IRF4 is a key regulator of T cell differentiation and function. We observed that IRF4-deficient CD4 T cells failed to differentiate into Th17 cells in culture (Supplementary Fig. S9a). IRF4 deficiency resulted in a marked decrease of various key glycolytic genes including Slc2a1 in CD4 T cells (Supplementary Fig. S9b). In Th17 cells, the levels of Glut1 were associated with IRF4 expression (Supplementary Fig. S9c–d). IRF4-deficient CD4 T cells showed dramatically lower Glut1 expression levels and reduced glucose uptake than those in wild-type (WT) CD4 T cells under Th17 polarization condition although comparable levels of Glut1 expression were detected in resting status (Supplementary Fig. S9e–f). Glycolysis stress tests revealed significantly decreased glycolysis in IRF4-deficient CD4 T cells compared with WT controls. Moreover, ART did not affect glycolysis in IRF4-deficient cells under Th17 differentiation conditions (Supplementary Fig. S9g–h). Together, these results suggest that IRF4 regulates Glut1 expression and controls glycolysis in Th17 cells.

We next examined the effects of ART on IRF4 expression in Th17 cells. ART-treated humanized SS mice exhibited significantly reduced expression levels of IRF4 (Supplementary Fig. S10a). In culture, ART treatment markedly reduced IRF4 levels in both human and murine Th17 cells (Supplementary Fig. S10b–c). Interestingly, ART upregulated the mRNA levels of Irf4 (Supplementary Fig. S10d), suggesting that ART may exert post-translational effects on IRF4 during Th17 cell differentiation. Notably, we found that ART treatment significantly decreased protein stability and reduced the half-life time of IRF4 but not IRF5 in polarized Th17 cells (Supplementary Fig. S10e–g). Bortezomib, a proteasome inhibitor, increased IRF4 levels while an autophagy inhibitor bafilomycin showed no detectable effects in Th17 cells with ART treatments (Supplementary Fig. S10h–i). Moreover, ART significantly increased the levels of linkage-specific K48 ubiquitin that mainly target proteins for proteasomal degradation in IRF4+ Th17 cells (Supplementary Fig. S10j). Upon enhanced CD3 stimulation, T cells showed increased IRF4 expression levels, which partially rescued ART-mediated suppression of Th17 cells in culture (Supplementary Fig. S10k–l). Collectively, these data demonstrate that ART suppresses Th17 glycolysis via increasing proteasomal degradation of IRF4 (Fig. 1q).

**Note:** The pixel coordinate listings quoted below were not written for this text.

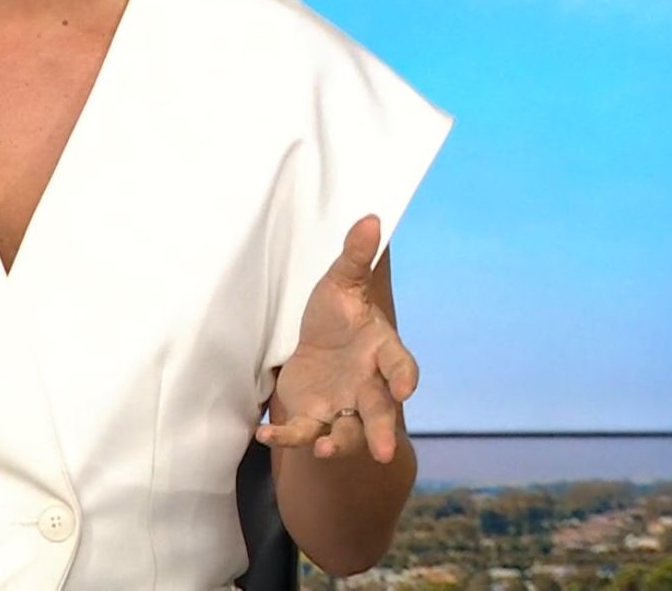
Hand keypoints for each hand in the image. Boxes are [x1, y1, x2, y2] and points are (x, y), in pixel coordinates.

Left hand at [256, 214, 418, 463]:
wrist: (315, 343)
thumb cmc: (337, 313)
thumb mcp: (341, 282)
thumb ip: (354, 257)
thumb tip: (370, 218)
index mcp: (382, 351)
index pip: (400, 365)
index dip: (405, 376)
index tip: (406, 388)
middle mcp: (368, 386)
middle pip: (379, 411)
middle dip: (382, 432)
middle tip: (385, 453)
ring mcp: (343, 407)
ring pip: (346, 433)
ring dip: (337, 446)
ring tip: (323, 452)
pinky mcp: (314, 418)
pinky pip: (303, 432)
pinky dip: (286, 436)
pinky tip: (265, 433)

In sum, our findings show that ART effectively suppresses disease development in ESS and humanized SS mice via inhibiting Th17 responses. Moreover, we have identified a novel metabolic modulatory function of ART in suppressing Th17 glycolysis through promoting proteasomal degradation of IRF4. Taken together, these findings suggest that ART may serve as a promising therapeutic candidate for treating pSS patients.